The hero—antihero, if you prefer—of this action flick based on one of the Jack Reacher novels by Lee Child was, from the description on the printed page, somebody who might have been played by a young Dolph Lundgren—a tall, very brawny as well as brainy bruiser. Christopher McQuarrie’s adaptation stars Tom Cruise, who—let’s face it—doesn’t exactly fit that bill. The discrepancy, however, isn’t the fundamental reason that “Jack Reacher” turns out to be pretty much a bummer. Cruise gives the character the purse-lipped, athletic demeanor he’s brought to lots of action movies before, with generally satisfactory results. You might or might not find him credible as the ex-MP turned master investigator and vigilante who, in the present instance, metes out his own brand of justice to a sniper who’s gunned down five people—and to the sinister people behind his dastardly act. But in either case he’s stuck in a picture that’s very dumb and surprisingly lethargic.

It begins with that sniper attack—which, we see very clearly, was carried out by a steely-eyed Charlie (Jai Courtney). But the cops, led by Emerson (David Oyelowo), arrest ex-army shooter Barr (Joseph Sikora) for the crime, and DA Rodin (Richard Jenkins) accepts the overwhelming evidence of his guilt, despite the fact that his daughter Helen (Rosamund Pike) is the fellow’s defense counsel. Barr denies the charge, and can only ask for a guy named Jack Reacher before he’s put into a coma by fellow prisoners.
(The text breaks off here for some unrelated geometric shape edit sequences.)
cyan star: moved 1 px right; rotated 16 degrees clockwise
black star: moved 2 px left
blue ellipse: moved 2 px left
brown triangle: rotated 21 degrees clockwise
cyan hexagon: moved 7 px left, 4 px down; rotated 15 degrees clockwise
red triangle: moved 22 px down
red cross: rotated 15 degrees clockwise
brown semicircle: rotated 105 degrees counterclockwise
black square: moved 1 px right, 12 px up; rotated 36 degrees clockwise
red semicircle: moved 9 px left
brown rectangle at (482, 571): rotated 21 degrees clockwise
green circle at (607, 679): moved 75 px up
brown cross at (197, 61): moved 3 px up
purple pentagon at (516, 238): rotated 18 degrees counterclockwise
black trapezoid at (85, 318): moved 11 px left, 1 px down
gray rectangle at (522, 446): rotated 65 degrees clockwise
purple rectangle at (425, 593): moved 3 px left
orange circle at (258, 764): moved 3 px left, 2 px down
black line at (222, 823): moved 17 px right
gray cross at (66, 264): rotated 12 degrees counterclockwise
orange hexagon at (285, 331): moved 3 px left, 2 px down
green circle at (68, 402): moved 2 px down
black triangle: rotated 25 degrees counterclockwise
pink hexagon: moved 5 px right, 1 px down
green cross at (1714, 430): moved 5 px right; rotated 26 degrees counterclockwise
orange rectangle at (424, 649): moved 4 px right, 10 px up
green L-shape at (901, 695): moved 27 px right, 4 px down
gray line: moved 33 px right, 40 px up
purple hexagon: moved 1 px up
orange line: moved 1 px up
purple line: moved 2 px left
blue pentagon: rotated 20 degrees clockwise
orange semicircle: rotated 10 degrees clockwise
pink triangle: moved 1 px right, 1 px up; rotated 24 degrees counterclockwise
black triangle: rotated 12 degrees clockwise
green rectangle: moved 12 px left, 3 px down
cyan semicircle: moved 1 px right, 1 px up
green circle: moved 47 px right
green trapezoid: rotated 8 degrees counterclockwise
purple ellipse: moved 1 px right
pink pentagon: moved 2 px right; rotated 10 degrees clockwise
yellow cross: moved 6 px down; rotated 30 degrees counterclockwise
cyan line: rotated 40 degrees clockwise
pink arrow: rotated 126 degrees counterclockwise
The mysterious Reacher shows up and is persuaded by Helen to investigate the case even though he despises Barr—a fellow whom he proved guilty of a massacre during his military days but who escaped punishment. But when pressure is put on him to leave town, he becomes convinced that Barr is being used as a patsy and plows through every obstacle to prove it and unmask the real culprits. In the process he will have to beat up a passel of bad guys, avoid the cops and even rescue Helen, who’s been taken prisoner by the conspirators.

Cruise does his job intensely enough, but he’s hobbled by the fact that the script fashioned by McQuarrie from Child’s book is simple-minded and silly. (Spoiler alert: you might not want to read beyond this point.) It’s predicated on one of the oldest dodges in the mystery writer’s handbook, covering up one murder by camouflaging it with others. In itself that’s not a terrible thing, but it becomes so when what the killing is concealing turns out to be one of the most absurd schemes you’re ever likely to encounter. (When Helen lays it out for her father, Pike and Jenkins look embarrassed to be playing the scene, especially since Jenkins is required—rightly—to pronounce it ridiculous.) And McQuarrie is so intent on strewing the ground with red herrings that eventually everyone becomes a suspect—though we’re shown early on that the ultimate villain is a disfigured guy who calls himself The Zek (Werner Herzog), whose motivation, when gradually revealed, turns out to be just amorphous malice.

It’s hard to understand why such a clumsy collection of genre cliches—which includes the ultimate idiocy, when the hero who’s cornered his enemy tosses away his weapon to take his foe on mano-a-mano) would have attracted McQuarrie’s interest (he is, after all, the fellow who penned “The Usual Suspects,” one of the cleverest scripts imaginable) or why the script piqued the interest of Cruise, who’s usually pretty astute in his choice of material. Perhaps it was the chance for a reunion with Robert Duvall, who—in his familiar smiling-crotchety style—plays the cranky gun-range owner who becomes Reacher’s ally in the uncomfortably jocular final confrontation.

In any event, whatever pleasure one might have in seeing Cruise and Duvall together again is diminished not merely by the inane plot but by McQuarrie’s solemn direction. The picture contains any number of martial-arts type fistfights, the requisite car chase, and a finale filled with gunfire and punches, but it’s mostly a strangely dull, plodding affair marked by entirely too many scenes filled with stilted dialogue played as though it was of Shakespearean import. The few genuinely amusing lines die in the company of the rest.

Under the circumstances the supporting cast looks understandably uncomfortable, with Pike and Oyelowo coming off only slightly better than Jenkins, who appears to want to crawl into a hole during every scene. Courtney makes a steely-eyed villain, but Herzog proves he should stay on the other side of the camera as the grotesque Zek. And Sikora has to play a dreadful final scene as the remorseful sniper. The picture is technically better than the script deserves, with veteran Caleb Deschanel’s cinematography especially effective (though Joe Kraemer’s music score is completely unmemorable).

Maybe Cruise and Paramount thought that “Jack Reacher” might be a franchise in the making, a replacement for the “Mission Impossible” series that’s getting tired. But the title of the book by Child that spawned the picture will doubtlessly prove prophetic. It’s “One Shot.”